Award-winning poet to read
at Wallace Stevens Poetry Program

Mark Doty, a nationally acclaimed poet and author, will be the guest poet at this year's Wallace Stevens Poetry Program. The program, presented by UConn's English department with the generous support of The Hartford and with the assistance of the Hartford Friends and Enemies of Wallace Stevens, will also feature poetry readings by UConn students who won the Wallace Stevens Poetry Contest.

Samantha Myers, a graduate student in family studies, won first place in the contest. Chris Anderson, a graduate student in English, was the second place winner. Robert Dunn, a graduate student in ecology and evolutionary biology, won third place.

Doty and the students will read at the Thomas J. Dodd Research Center's Konover Auditorium at 8 p.m. Wednesday, April 5. A second reading will be held at the Charter Oak Cultural Center, 21 Charter Oak Ave., Hartford, at noon on Thursday, April 6.

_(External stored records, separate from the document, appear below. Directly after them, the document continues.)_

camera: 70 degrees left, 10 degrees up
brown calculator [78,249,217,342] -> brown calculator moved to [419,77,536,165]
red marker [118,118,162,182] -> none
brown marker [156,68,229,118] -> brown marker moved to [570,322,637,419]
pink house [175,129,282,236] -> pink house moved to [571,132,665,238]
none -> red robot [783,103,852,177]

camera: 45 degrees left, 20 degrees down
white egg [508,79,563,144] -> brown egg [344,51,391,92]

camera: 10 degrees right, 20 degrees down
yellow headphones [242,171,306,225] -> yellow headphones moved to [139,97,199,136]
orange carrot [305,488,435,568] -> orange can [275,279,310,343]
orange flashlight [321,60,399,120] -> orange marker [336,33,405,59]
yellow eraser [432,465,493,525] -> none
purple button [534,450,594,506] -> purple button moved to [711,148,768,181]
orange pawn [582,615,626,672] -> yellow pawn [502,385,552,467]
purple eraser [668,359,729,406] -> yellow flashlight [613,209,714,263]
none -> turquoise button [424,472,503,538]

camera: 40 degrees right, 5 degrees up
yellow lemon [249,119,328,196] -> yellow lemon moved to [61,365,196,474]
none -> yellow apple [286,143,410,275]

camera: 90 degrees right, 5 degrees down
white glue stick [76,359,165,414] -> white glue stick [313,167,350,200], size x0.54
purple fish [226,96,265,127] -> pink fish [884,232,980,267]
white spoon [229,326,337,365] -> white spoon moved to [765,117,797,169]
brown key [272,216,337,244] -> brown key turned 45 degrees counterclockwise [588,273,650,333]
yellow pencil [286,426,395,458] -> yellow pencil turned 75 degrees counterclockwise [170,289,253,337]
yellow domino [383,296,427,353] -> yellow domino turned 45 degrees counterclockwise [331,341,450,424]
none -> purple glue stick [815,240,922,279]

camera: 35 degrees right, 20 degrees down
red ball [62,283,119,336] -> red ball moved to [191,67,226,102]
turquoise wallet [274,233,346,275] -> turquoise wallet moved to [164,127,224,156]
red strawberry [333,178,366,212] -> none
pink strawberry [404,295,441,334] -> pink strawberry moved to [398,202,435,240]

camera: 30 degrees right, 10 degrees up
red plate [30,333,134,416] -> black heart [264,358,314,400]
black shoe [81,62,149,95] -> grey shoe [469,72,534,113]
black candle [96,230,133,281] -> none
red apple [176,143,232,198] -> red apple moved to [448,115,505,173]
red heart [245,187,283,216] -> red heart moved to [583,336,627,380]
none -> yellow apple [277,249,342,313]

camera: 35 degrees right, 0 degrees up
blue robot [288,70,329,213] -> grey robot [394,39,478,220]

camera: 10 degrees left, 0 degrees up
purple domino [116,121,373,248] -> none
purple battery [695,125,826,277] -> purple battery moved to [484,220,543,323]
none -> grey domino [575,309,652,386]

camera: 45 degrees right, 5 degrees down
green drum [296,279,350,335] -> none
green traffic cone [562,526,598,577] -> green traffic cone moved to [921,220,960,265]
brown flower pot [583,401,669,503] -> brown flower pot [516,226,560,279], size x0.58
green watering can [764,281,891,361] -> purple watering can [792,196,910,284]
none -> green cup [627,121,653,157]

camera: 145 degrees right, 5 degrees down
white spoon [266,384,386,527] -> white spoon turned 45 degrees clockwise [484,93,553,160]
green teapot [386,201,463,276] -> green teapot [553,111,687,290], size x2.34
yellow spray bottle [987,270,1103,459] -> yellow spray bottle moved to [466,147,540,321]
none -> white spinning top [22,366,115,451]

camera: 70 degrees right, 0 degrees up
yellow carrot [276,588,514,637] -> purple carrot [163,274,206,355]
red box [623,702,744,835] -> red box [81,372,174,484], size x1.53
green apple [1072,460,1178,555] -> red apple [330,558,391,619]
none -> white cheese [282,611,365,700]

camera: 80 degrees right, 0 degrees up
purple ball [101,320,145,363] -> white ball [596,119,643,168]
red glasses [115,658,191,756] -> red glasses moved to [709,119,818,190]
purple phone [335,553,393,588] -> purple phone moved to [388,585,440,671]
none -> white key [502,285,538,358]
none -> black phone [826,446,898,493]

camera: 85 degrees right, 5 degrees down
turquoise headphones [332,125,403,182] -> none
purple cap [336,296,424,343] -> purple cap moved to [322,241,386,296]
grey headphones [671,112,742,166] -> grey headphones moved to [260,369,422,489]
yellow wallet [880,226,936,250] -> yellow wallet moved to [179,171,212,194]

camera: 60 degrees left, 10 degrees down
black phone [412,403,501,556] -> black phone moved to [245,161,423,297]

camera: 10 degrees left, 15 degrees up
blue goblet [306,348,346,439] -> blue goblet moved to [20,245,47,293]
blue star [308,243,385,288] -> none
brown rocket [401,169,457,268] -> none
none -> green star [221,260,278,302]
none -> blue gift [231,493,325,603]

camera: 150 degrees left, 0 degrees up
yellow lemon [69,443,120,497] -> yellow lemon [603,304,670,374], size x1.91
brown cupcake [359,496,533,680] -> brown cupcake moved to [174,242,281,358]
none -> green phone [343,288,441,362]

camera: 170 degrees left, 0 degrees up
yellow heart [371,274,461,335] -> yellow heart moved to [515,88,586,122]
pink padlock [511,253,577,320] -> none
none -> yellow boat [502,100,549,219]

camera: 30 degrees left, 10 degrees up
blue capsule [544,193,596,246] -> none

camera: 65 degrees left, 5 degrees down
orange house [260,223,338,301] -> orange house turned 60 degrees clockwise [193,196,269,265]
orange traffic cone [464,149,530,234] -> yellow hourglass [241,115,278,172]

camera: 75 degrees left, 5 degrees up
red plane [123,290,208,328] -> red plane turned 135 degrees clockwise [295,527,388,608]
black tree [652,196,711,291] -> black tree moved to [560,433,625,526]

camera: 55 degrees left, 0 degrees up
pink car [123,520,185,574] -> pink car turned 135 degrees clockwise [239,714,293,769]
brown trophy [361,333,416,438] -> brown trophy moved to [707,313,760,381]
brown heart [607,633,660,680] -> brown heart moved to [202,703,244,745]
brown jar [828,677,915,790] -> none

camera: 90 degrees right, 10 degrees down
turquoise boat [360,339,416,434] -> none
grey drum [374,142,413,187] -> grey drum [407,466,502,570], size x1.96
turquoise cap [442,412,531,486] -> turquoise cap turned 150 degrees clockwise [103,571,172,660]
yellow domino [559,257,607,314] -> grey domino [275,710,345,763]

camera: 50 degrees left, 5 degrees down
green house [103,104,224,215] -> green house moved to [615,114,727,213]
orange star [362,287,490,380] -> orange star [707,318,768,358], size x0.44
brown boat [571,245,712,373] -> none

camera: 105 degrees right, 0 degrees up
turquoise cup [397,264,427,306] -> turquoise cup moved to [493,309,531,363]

Doty's five books of poems, which include My Alexandria and Sweet Machine, have received the National Book Critics Circle Award, a Whiting Writers Award and Britain's T.S. Eliot Prize for poetry. He is also the author of the memoir Heaven's Coast, which won the PEN Martha Albrand Prize for Nonfiction for 1996 and was named a notable book of the year by The New York Times Book Review. Firebrand, another memoir, was published in 1999.

Doty lives in Provincetown, Mass., and Houston, where he teaches in the graduate writing program at the University of Houston.